My 6 mega-pixel camera was ruined when I took a tumble into a snow bank. The camera was buried and it was warm, so the snow melted, and water got into the circuits, destroying the totally electronic camera.
The one pictured above is on its last legs. It stopped working (presumably after it took a bump). When turned on, the red light on the back near the peephole blinks red and it appears as if the battery is dead. Changing the batteries doesn't help. It never came with a charger because I didn't buy the dock.
I read online where if you pressed the "up" arrow on the back and turned the knob on the top to the auto position (on), then you could get the camera to start.
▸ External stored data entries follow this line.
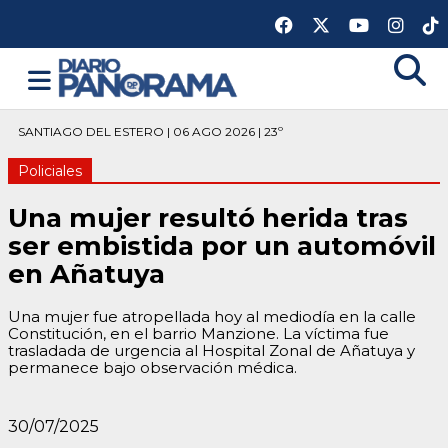
SANTIAGO DEL ESTERO | 06 AGO 2026 | 23º
Policiales
Una mujer resultó herida tras
ser embistida por un automóvil
en Añatuya
Una mujer fue atropellada hoy al mediodía en la calle
Constitución, en el barrio Manzione. La víctima fue
trasladada de urgencia al Hospital Zonal de Añatuya y
permanece bajo observación médica.
30/07/2025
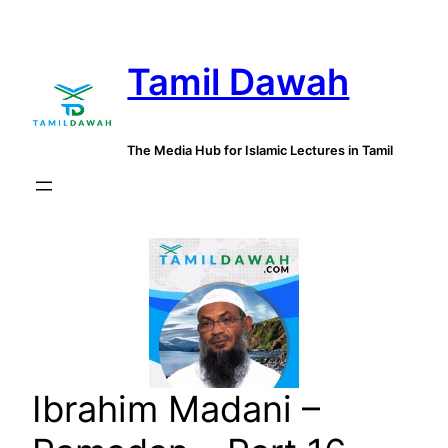
Skip
to
Tamil Dawah
content
The Media Hub for Islamic Lectures in Tamil
Ibrahim Madani –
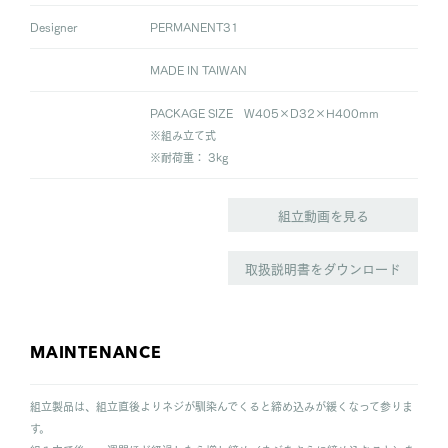
Designer
PERMANENT31
MADE IN TAIWAN
PACKAGE SIZE W405×D32×H400mm
※組み立て式
※耐荷重： 3kg
組立動画を見る
取扱説明書をダウンロード
MAINTENANCE
組立製品は、組立直後よりネジが馴染んでくると締め込みが緩くなって参りま
す。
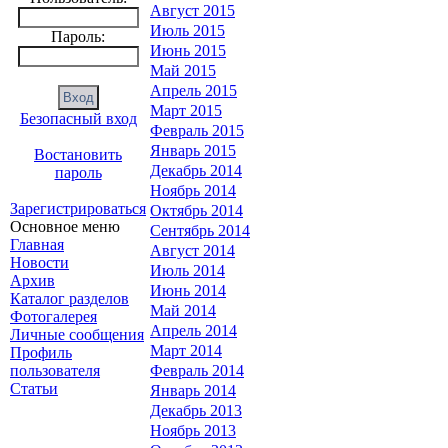
Август 2015
Июль 2015
Пароль:
Июнь 2015
Май 2015
Апрель 2015
Март 2015
Безопасный вход
Февраль 2015
Январь 2015
Востановить
Декабрь 2014
пароль
Ноябрь 2014
Зарегистрироваться
Октябрь 2014
Основное меню
Сентябрь 2014
Главная
Август 2014
Новости
Июль 2014
Архив
Июнь 2014
Каталог разделов
Май 2014
Фотогалерея
Апрель 2014
Личные сообщения
Март 2014
Профиль
пользователя
Февраль 2014
Статьи
Январь 2014
Декабрь 2013
Ноябрь 2013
I tried this, and the camera did open and immediately closed again. I experimented by pushing the OK button, the up button and turning it on. It turned on, and immediately turned off again. I didn't do anything but kept pressure on the buttons. It turn on and off.
I set the camera down, and a few minutes later, I turned it on. It worked perfectly. I took a few pictures, and then it went flaky again.
There is something wrong with the firmware or hardware of the camera. It does flake out, but it still takes pictures when it works by fiddling with it. After three or four pictures, it flakes out again.
I can't really complain. This camera is over three years old and has taken thousands of pictures including close-ups. For a cheap snapshot camera, I will probably replace it with the same thing.